───── Records provided

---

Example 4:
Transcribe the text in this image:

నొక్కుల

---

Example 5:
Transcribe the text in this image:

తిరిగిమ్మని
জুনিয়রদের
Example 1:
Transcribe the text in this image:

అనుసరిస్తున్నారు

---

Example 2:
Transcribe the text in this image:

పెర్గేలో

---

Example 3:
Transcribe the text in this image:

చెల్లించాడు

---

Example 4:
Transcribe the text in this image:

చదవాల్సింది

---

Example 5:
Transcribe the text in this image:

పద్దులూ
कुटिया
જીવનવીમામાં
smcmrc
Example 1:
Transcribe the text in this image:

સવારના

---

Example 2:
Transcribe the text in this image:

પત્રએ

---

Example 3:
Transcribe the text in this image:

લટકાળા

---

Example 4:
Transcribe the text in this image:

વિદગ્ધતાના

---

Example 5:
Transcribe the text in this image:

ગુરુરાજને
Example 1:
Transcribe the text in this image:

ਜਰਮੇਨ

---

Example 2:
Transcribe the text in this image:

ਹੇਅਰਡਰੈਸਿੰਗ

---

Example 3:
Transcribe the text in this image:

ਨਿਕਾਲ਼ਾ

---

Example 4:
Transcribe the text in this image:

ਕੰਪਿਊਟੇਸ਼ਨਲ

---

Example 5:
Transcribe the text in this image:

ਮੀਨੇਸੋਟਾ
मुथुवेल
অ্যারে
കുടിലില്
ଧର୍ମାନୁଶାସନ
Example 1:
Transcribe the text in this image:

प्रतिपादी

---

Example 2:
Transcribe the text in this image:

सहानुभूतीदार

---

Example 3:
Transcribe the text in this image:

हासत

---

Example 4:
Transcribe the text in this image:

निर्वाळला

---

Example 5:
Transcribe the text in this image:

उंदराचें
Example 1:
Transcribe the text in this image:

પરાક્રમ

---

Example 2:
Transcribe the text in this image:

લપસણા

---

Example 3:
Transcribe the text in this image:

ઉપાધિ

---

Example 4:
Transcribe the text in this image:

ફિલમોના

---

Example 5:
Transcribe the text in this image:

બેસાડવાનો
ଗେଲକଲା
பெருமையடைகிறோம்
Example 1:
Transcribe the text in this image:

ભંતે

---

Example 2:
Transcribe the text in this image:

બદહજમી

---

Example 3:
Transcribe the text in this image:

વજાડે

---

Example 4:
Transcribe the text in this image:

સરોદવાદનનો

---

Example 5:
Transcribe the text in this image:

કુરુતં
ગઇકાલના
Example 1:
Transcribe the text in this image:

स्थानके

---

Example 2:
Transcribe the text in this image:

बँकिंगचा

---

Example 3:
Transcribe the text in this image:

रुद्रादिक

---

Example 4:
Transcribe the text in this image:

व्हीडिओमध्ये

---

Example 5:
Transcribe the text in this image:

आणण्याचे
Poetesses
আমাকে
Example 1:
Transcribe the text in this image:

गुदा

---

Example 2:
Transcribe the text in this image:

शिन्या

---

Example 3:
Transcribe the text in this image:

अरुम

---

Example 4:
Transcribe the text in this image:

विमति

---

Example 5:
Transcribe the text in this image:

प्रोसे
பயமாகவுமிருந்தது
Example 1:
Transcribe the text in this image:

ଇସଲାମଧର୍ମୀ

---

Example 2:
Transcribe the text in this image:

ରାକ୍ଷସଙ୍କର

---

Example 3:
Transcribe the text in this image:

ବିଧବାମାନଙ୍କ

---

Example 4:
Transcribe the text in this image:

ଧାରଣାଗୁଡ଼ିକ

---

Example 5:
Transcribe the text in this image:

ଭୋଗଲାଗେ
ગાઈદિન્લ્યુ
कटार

──────────

**Assigned task:**
The whole of the data above must be given again, unaltered and complete.

**Exercise solution:**
---

Example 4:
Transcribe the text in this image:

నొక్కుల

---

Example 5:
Transcribe the text in this image:

తిరిగిమ్మని
জুনিয়রদের
Example 1:
Transcribe the text in this image:

అనుసరిస్తున్నారు

---

Example 2:
Transcribe the text in this image:

పెర్గేలో

---

Example 3:
Transcribe the text in this image:

చెల్లించాడు

---

Example 4:
Transcribe the text in this image:

చదవాల్సింది

---

Example 5:
Transcribe the text in this image:

పద్దులూ
कुटिया
જીવનવીમામાં
smcmrc
Example 1:
Transcribe the text in this image:

સવારના

---

Example 2:
Transcribe the text in this image:

પત્રએ

---

Example 3:
Transcribe the text in this image:

લટકાળા

---

Example 4:
Transcribe the text in this image:

વિદગ્ધતાના

---

Example 5:
Transcribe the text in this image:

ગુરુરાજને
Example 1:
Transcribe the text in this image:

ਜਰਮੇਨ

---

Example 2:
Transcribe the text in this image:

ਹੇਅਰਡਰੈਸਿੰਗ

---

Example 3:
Transcribe the text in this image:

ਨਿਕਾਲ਼ਾ

---

Example 4:
Transcribe the text in this image:

ਕੰਪਿਊਟੇਸ਼ਨਲ

---

Example 5:
Transcribe the text in this image:

ਮੀਨੇਸੋਟਾ
मुथुवेल
অ্যারে
കുടിലില്
ଧର୍ମାନୁଶାସନ
Example 1:
Transcribe the text in this image:

प्रतिपादी

---

Example 2:
Transcribe the text in this image:

सहानुभूतीदार

---

Example 3:
Transcribe the text in this image:

हासत

---

Example 4:
Transcribe the text in this image:

निर्वाळला

---

Example 5:
Transcribe the text in this image:

उंदराचें
Example 1:
Transcribe the text in this image:

પરાક્રમ

---

Example 2:
Transcribe the text in this image:

લપસણા

---

Example 3:
Transcribe the text in this image:

ઉપાધિ

---

Example 4:
Transcribe the text in this image:

ફિલમોના

---

Example 5:
Transcribe the text in this image:

બેસાડવાનો
ଗେଲକଲା
பெருமையடைகிறோம்
Example 1:
Transcribe the text in this image:

ભંતે

---

Example 2:
Transcribe the text in this image:

બદહજમી

---

Example 3:
Transcribe the text in this image:

વજાડે

---

Example 4:
Transcribe the text in this image:

સરોદવાદનનો

---

Example 5:
Transcribe the text in this image:

કુરુતં
ગઇકાલના
Example 1:
Transcribe the text in this image:

स्थानके

---

Example 2:
Transcribe the text in this image:

बँकिंगचा

---

Example 3:
Transcribe the text in this image:

रुद्रादिक

---

Example 4:
Transcribe the text in this image:

व्हीडिओमध्ये

---

Example 5:
Transcribe the text in this image:

आणण्याचे
Poetesses
আমাকে
Example 1:
Transcribe the text in this image:

गुदा

---

Example 2:
Transcribe the text in this image:

शिन्या

---

Example 3:
Transcribe the text in this image:

अरुम

---

Example 4:
Transcribe the text in this image:

विमति

---

Example 5:
Transcribe the text in this image:

प्रोसे
பயமாகவுமிருந்தது
Example 1:
Transcribe the text in this image:

ଇସଲାମଧର୍ମୀ

---

Example 2:
Transcribe the text in this image:

ରାକ୍ଷସଙ୍କର

---

Example 3:
Transcribe the text in this image:

ବିଧବାମାନଙ୍କ

---

Example 4:
Transcribe the text in this image:

ଧାରଣାଗୁଡ଼ିକ

---

Example 5:
Transcribe the text in this image:

ଭୋଗଲାଗେ
ગાઈદિન્લ્યુ
कटार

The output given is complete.